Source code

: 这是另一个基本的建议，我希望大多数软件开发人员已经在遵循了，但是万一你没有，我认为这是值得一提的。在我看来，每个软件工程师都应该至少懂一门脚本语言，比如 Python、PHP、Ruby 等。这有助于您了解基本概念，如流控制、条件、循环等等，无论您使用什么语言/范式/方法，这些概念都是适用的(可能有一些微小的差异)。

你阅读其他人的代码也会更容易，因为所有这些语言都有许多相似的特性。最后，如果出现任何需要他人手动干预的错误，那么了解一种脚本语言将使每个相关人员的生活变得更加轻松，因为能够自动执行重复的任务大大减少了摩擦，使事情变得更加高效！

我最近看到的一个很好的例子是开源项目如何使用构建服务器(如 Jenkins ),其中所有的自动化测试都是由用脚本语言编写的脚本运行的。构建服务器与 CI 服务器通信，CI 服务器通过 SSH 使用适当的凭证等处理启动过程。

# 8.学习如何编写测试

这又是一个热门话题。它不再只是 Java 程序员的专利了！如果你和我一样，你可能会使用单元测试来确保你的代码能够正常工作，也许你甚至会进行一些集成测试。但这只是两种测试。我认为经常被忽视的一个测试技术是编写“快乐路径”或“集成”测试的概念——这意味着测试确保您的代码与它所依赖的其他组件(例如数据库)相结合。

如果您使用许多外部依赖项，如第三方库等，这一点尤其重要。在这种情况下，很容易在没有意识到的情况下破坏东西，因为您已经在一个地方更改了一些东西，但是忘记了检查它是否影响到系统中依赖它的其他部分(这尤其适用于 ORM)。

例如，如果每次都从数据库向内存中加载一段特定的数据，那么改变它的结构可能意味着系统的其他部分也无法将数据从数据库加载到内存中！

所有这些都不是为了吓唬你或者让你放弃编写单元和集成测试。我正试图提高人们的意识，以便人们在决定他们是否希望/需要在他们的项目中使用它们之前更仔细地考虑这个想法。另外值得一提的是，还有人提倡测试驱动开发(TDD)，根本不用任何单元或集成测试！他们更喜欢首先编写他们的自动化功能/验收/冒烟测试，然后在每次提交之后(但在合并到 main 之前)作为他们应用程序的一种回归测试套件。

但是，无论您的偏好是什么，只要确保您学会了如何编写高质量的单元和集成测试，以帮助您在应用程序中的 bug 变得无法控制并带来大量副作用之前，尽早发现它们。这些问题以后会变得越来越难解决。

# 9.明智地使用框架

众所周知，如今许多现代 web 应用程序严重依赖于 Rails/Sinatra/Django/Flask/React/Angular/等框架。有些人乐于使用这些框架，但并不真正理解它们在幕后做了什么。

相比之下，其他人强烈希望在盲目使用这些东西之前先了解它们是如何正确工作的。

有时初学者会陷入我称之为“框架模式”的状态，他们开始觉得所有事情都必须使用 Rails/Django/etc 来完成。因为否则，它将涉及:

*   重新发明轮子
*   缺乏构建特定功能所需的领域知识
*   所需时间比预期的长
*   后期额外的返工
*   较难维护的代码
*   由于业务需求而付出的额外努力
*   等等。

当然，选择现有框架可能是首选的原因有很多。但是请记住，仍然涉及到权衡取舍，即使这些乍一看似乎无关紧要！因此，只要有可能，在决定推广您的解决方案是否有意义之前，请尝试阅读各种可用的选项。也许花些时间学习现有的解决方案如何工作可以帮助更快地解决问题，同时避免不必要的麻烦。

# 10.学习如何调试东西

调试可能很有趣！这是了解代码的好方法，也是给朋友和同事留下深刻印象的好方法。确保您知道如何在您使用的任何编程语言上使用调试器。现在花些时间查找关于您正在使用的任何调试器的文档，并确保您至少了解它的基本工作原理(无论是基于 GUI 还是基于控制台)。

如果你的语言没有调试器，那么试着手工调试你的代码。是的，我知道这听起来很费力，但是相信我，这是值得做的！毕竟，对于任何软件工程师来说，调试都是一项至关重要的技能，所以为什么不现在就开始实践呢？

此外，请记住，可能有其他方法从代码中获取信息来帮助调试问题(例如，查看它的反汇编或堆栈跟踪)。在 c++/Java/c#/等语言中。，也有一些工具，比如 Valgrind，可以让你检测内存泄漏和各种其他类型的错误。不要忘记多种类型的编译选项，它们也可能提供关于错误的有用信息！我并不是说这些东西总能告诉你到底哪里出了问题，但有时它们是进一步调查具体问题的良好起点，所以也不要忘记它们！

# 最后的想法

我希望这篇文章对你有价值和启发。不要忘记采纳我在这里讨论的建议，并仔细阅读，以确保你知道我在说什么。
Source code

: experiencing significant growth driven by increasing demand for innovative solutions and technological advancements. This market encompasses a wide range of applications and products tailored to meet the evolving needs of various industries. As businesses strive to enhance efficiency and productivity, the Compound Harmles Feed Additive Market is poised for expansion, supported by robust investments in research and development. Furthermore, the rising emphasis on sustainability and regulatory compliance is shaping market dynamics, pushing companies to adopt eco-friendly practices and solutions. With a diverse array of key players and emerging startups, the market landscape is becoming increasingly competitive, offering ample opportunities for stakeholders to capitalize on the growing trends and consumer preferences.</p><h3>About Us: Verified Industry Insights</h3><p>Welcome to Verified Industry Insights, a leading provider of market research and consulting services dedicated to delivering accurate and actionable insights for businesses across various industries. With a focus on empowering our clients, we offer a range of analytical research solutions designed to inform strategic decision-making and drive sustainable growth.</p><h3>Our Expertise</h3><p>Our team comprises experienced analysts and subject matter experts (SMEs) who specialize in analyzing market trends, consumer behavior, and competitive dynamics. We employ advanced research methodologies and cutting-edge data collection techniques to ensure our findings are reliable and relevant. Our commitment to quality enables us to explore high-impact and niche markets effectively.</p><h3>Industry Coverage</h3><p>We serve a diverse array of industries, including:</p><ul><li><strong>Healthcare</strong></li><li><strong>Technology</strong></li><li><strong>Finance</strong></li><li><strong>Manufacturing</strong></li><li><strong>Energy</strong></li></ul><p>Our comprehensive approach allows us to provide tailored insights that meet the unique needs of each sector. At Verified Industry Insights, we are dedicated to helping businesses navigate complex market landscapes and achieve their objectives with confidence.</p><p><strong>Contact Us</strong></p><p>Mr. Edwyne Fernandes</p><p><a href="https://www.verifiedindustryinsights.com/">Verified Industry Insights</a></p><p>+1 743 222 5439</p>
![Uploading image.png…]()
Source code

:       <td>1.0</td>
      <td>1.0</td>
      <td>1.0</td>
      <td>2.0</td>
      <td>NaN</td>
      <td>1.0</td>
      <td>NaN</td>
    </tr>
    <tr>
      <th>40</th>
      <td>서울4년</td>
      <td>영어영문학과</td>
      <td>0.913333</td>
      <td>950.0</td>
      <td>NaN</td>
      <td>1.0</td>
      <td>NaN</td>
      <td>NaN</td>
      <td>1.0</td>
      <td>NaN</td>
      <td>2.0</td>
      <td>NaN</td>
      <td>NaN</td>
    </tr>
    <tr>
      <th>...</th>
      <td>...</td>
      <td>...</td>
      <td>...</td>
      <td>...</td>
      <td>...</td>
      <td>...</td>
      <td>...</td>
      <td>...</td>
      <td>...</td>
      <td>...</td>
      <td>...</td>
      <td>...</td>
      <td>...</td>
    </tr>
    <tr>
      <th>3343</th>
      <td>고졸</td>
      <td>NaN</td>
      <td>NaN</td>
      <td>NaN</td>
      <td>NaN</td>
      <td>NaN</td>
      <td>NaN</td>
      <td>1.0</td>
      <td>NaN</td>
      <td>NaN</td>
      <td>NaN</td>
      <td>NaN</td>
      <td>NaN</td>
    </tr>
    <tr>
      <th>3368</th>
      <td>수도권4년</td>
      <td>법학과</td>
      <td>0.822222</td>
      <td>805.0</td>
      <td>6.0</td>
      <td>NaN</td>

⁂

Can you lay out every line of the entries above as a numbered list, leaving out the blank lines?

1. Source code
2. : 这是另一个基本的建议，我希望大多数软件开发人员已经在遵循了，但是万一你没有，我认为这是值得一提的。在我看来，每个软件工程师都应该至少懂一门脚本语言，比如 Python、PHP、Ruby 等。这有助于您了解基本概念，如流控制、条件、循环等等，无论您使用什么语言/范式/方法，这些概念都是适用的(可能有一些微小的差异)。
3. 你阅读其他人的代码也会更容易，因为所有这些语言都有许多相似的特性。最后，如果出现任何需要他人手动干预的错误，那么了解一种脚本语言将使每个相关人员的生活变得更加轻松，因为能够自动执行重复的任务大大减少了摩擦，使事情变得更加高效！
4. 我最近看到的一个很好的例子是开源项目如何使用构建服务器(如 Jenkins ),其中所有的自动化测试都是由用脚本语言编写的脚本运行的。构建服务器与 CI 服务器通信，CI 服务器通过 SSH 使用适当的凭证等处理启动过程。
5. # 8.学习如何编写测试
6. 这又是一个热门话题。它不再只是 Java 程序员的专利了！如果你和我一样，你可能会使用单元测试来确保你的代码能够正常工作，也许你甚至会进行一些集成测试。但这只是两种测试。我认为经常被忽视的一个测试技术是编写“快乐路径”或“集成”测试的概念——这意味着测试确保您的代码与它所依赖的其他组件(例如数据库)相结合。
7. 如果您使用许多外部依赖项，如第三方库等，这一点尤其重要。在这种情况下，很容易在没有意识到的情况下破坏东西，因为您已经在一个地方更改了一些东西，但是忘记了检查它是否影响到系统中依赖它的其他部分(这尤其适用于 ORM)。
8. 例如，如果每次都从数据库向内存中加载一段特定的数据，那么改变它的结构可能意味着系统的其他部分也无法将数据从数据库加载到内存中！
9. 所有这些都不是为了吓唬你或者让你放弃编写单元和集成测试。我正试图提高人们的意识，以便人们在决定他们是否希望/需要在他们的项目中使用它们之前更仔细地考虑这个想法。另外值得一提的是，还有人提倡测试驱动开发(TDD)，根本不用任何单元或集成测试！他们更喜欢首先编写他们的自动化功能/验收/冒烟测试，然后在每次提交之后(但在合并到 main 之前)作为他们应用程序的一种回归测试套件。
10. 但是，无论您的偏好是什么，只要确保您学会了如何编写高质量的单元和集成测试，以帮助您在应用程序中的 bug 变得无法控制并带来大量副作用之前，尽早发现它们。这些问题以后会变得越来越难解决。
11. # 9.明智地使用框架
12. 众所周知，如今许多现代 web 应用程序严重依赖于 Rails/Sinatra/Django/Flask/React/Angular/等框架。有些人乐于使用这些框架，但并不真正理解它们在幕后做了什么。
13. 相比之下，其他人强烈希望在盲目使用这些东西之前先了解它们是如何正确工作的。
14. 有时初学者会陷入我称之为“框架模式”的状态，他们开始觉得所有事情都必须使用 Rails/Django/etc 来完成。因为否则，它将涉及:
15. *   重新发明轮子
16. *   缺乏构建特定功能所需的领域知识
17. *   所需时间比预期的长
18. *   后期额外的返工
19. *   较难维护的代码
20. *   由于业务需求而付出的额外努力
21. *   等等。
22. 当然，选择现有框架可能是首选的原因有很多。但是请记住，仍然涉及到权衡取舍，即使这些乍一看似乎无关紧要！因此，只要有可能，在决定推广您的解决方案是否有意义之前，请尝试阅读各种可用的选项。也许花些时间学习现有的解决方案如何工作可以帮助更快地解决问题，同时避免不必要的麻烦。
23. # 10.学习如何调试东西
24. 调试可能很有趣！这是了解代码的好方法，也是给朋友和同事留下深刻印象的好方法。确保您知道如何在您使用的任何编程语言上使用调试器。现在花些时间查找关于您正在使用的任何调试器的文档，并确保您至少了解它的基本工作原理(无论是基于 GUI 还是基于控制台)。
25. 如果你的语言没有调试器，那么试着手工调试你的代码。是的，我知道这听起来很费力，但是相信我，这是值得做的！毕竟，对于任何软件工程师来说，调试都是一项至关重要的技能，所以为什么不现在就开始实践呢？
26. 此外，请记住，可能有其他方法从代码中获取信息来帮助调试问题(例如，查看它的反汇编或堆栈跟踪)。在 c++/Java/c#/等语言中。，也有一些工具，比如 Valgrind，可以让你检测内存泄漏和各种其他类型的错误。不要忘记多种类型的编译选项，它们也可能提供关于错误的有用信息！我并不是说这些东西总能告诉你到底哪里出了问题，但有时它们是进一步调查具体问题的良好起点，所以也不要忘记它们！
27. # 最后的想法
28. 我希望这篇文章对你有价值和启发。不要忘记采纳我在这里讨论的建议，并仔细阅读，以确保你知道我在说什么。
29. Source code
30. : experiencing significant growth driven by increasing demand for innovative solutions and technological advancements. This market encompasses a wide range of applications and products tailored to meet the evolving needs of various industries. As businesses strive to enhance efficiency and productivity, the Compound Harmles Feed Additive Market is poised for expansion, supported by robust investments in research and development. Furthermore, the rising emphasis on sustainability and regulatory compliance is shaping market dynamics, pushing companies to adopt eco-friendly practices and solutions. With a diverse array of key players and emerging startups, the market landscape is becoming increasingly competitive, offering ample opportunities for stakeholders to capitalize on the growing trends and consumer preferences.</p><h3>About Us: Verified Industry Insights</h3><p>Welcome to Verified Industry Insights, a leading provider of market research and consulting services dedicated to delivering accurate and actionable insights for businesses across various industries. With a focus on empowering our clients, we offer a range of analytical research solutions designed to inform strategic decision-making and drive sustainable growth.</p><h3>Our Expertise</h3><p>Our team comprises experienced analysts and subject matter experts (SMEs) who specialize in analyzing market trends, consumer behavior, and competitive dynamics. We employ advanced research methodologies and cutting-edge data collection techniques to ensure our findings are reliable and relevant. Our commitment to quality enables us to explore high-impact and niche markets effectively.</p><h3>Industry Coverage</h3><p>We serve a diverse array of industries, including:</p><ul><li><strong>Healthcare</strong></li><li><strong>Technology</strong></li><li><strong>Finance</strong></li><li><strong>Manufacturing</strong></li><li><strong>Energy</strong></li></ul><p>Our comprehensive approach allows us to provide tailored insights that meet the unique needs of each sector. At Verified Industry Insights, we are dedicated to helping businesses navigate complex market landscapes and achieve their objectives with confidence.</p><p><strong>Contact Us</strong></p><p>Mr. Edwyne Fernandes</p><p><a href="https://www.verifiedindustryinsights.com/">Verified Industry Insights</a></p><p>+1 743 222 5439</p>
31. ![Uploading image.png…]()
32. Source code
33. :       <td>1.0</td>
34.       <td>1.0</td>
35.       <td>1.0</td>
36.       <td>2.0</td>
37.       <td>NaN</td>
38.       <td>1.0</td>
39.       <td>NaN</td>
40.     </tr>
41.     <tr>
42.       <th>40</th>
43.       <td>서울4년</td>
44.       <td>영어영문학과</td>
45.       <td>0.913333</td>
46.       <td>950.0</td>
47.       <td>NaN</td>
48.       <td>1.0</td>
49.       <td>NaN</td>
50.       <td>NaN</td>
51.       <td>1.0</td>
52.       <td>NaN</td>
53.       <td>2.0</td>
54.       <td>NaN</td>
55.       <td>NaN</td>
56.     </tr>
57.     <tr>
58.       <th>...</th>
59.       <td>...</td>
60.       <td>...</td>
61.       <td>...</td>
62.       <td>...</td>
63.       <td>...</td>
64.       <td>...</td>
65.       <td>...</td>
66.       <td>...</td>
67.       <td>...</td>
68.       <td>...</td>
69.       <td>...</td>
70.       <td>...</td>
71.       <td>...</td>
72.     </tr>
73.     <tr>
74.       <th>3343</th>
75.       <td>고졸</td>
76.       <td>NaN</td>
77.       <td>NaN</td>
78.       <td>NaN</td>
79.       <td>NaN</td>
80.       <td>NaN</td>
81.       <td>NaN</td>
82.       <td>1.0</td>
83.       <td>NaN</td>
84.       <td>NaN</td>
85.       <td>NaN</td>
86.       <td>NaN</td>
87.       <td>NaN</td>
88.     </tr>
89.     <tr>
90.       <th>3368</th>
91.       <td>수도권4년</td>
92.       <td>법학과</td>
93.       <td>0.822222</td>
94.       <td>805.0</td>
95.       <td>6.0</td>
96.       <td>NaN</td>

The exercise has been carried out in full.